If this quote from the main character is any indication, think we're in for some great French-comic fun:
“Inside every self- respecting Frenchman lurks the soul of a Formula One driver,” Levitt notes, “conducting animated phone conversations while smoking and, if there was a hand free, steering.”

That's a bit of what's going on at our petite maison....Bon weekend a tous! xx

(Chasing Cézanne photo credit:
(A Vintage Caper quote: NY Times Book Review)


  1. ooo that sounds like fun! Nothing I love more than chestnuts (which reminds me, I'm looking forward to xmas time with my in-laws!)

  2. Ah, Peter Mayle. I did the same thing too and read that book after my first visit to France w/ D. His mother has the book but in French. Absolutely hilarious!

    And yes, every single Frenchman believes he could compete in the Formula 1. OMG!

    As always, a lovely post!

  3. Love this "petit beat" and will check back in hopes of photos and a petit review from the Chestnut festival. How fun. Oh, I have about 15 pages to go on The Vintage Caper. It's good. I gobble up Peter Mayle books, love them especially his fiction.

  4. Thanks for the great comments ladies! Happy to see that there are so many Peter Mayle fans, really think he's great & find myself laughing out loud to his books... I'll have to get my hands on a copy of The Vintage Caper Kathy!

  5. Chestnut soup - delicious! And don't forget Peter Mayle's Hotel Pastis. Sharon

  6. Hi Sharon! Well, I'll for sure have to try chestnut soup - never heard of it before but sounds yummy...
    And totally forgot about Hotel Pastis as well, think it's probably one of his best known after A Year in Provence right? - another one to add to the list, thanks so much for your comment!

  7. Having the opportunity to live abroad is amazing. I am so enjoying your journey.

    Living in the south, chestnuts are not something readily available but, I have always been enchanted by it's winter stories.

    Enjoy the festival! Looking forward to your posts.

  8. If anyone wants my chestnut soup recipe (not something I give out lightly!) email me on Sharon

  9. I absolutely love reading your blog and living in Provence vicariously through you, Tuula! Keep writing, and know that a 30 year old, barefoot and pregnant, English Ph.D. student in Houston, TX is a big fan! (I even went out and bought French in 10 minutes a Day because you said it was good!)

  10. These comments are so great, thank you thank you!

    Velva, glad you are enjoying the blog, your blog is très amazing as well -really happy we got to connect.

    Sharon, we just got back from second leg of the long chestnut weekend & found they were selling chestnut soup, but to take home in a jar, - would much rather have the fresh version, so will for sure email you for the recipe, many thanks!
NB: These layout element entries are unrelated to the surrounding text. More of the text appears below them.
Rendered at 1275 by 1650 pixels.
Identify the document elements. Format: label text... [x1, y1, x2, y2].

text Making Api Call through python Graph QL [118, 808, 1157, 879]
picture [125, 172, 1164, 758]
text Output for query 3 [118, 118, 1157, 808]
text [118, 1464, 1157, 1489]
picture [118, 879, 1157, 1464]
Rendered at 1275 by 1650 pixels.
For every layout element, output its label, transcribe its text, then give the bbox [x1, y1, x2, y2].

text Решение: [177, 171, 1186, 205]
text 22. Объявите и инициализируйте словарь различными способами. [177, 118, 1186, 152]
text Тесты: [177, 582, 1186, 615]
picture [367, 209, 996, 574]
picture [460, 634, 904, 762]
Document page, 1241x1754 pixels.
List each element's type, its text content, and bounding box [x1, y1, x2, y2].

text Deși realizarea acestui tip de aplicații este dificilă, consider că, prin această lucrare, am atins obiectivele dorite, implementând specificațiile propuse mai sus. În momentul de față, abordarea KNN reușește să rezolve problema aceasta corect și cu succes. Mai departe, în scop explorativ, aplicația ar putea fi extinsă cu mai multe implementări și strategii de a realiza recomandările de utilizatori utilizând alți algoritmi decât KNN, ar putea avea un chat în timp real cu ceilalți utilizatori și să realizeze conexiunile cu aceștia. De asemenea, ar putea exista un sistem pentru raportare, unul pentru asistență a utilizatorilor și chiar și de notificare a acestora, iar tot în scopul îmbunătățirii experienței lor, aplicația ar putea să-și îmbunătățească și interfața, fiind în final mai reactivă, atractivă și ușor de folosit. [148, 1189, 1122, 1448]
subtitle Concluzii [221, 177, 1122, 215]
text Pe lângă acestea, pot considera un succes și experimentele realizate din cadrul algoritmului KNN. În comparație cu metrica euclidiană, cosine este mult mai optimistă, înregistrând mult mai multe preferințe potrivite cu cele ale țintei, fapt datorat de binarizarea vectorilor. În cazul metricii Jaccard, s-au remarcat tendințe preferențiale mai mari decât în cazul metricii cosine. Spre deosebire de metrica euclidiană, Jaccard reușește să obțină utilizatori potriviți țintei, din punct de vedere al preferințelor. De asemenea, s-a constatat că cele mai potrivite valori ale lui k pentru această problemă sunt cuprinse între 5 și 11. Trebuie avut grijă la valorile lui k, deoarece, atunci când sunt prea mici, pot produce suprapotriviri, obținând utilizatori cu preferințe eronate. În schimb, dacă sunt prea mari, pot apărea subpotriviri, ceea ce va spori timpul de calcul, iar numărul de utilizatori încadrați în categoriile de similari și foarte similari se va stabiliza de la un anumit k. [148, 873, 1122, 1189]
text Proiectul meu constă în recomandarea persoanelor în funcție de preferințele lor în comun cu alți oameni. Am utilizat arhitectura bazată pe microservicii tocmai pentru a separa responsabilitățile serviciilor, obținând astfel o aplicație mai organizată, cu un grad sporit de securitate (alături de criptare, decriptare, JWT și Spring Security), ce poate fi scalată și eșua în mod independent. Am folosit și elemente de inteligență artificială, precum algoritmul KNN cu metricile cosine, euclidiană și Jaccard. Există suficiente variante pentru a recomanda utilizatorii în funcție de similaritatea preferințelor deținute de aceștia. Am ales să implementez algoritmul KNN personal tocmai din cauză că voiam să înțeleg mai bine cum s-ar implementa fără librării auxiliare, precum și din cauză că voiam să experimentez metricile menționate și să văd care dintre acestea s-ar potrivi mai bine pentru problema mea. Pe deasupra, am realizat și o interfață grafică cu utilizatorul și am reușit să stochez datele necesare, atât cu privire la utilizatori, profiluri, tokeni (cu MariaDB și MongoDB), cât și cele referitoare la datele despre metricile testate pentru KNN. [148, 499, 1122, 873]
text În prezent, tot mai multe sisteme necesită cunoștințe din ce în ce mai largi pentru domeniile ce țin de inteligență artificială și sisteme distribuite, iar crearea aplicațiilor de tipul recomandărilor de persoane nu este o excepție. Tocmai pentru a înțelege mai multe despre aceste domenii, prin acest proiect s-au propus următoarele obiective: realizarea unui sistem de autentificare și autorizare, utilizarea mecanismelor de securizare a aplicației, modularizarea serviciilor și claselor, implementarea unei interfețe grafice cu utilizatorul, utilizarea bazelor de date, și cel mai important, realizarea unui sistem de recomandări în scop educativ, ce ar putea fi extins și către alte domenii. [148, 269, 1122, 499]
    Patricia, your comment is so so sweet & it really means a lot to me that you like what I'm writing! If I remember correctly, you were one of the first people to follow the blog and I so appreciate that you've stuck with me all these months - it's a lot of work sometimes but makes me feel so good to get your compliment, like it's all been worth it :) Hope I get to hear more about your life in Houston, I was an English major & loved it too :) a bientot! xx

  11. We had marrons for lunch on Sunday!
    Happy November (how did we get here all already?!) and thanks for the tip about Chasing Cezanne, I love Mr.Mayle so definitely going to have to check this out x

  12. Street vendors calling out 'Marrons chauds'is music to my ears. I can't resist chestnuts!

    Big fan of Peter Mayle's earlier Provence books! They make you dream while you flick through the pages.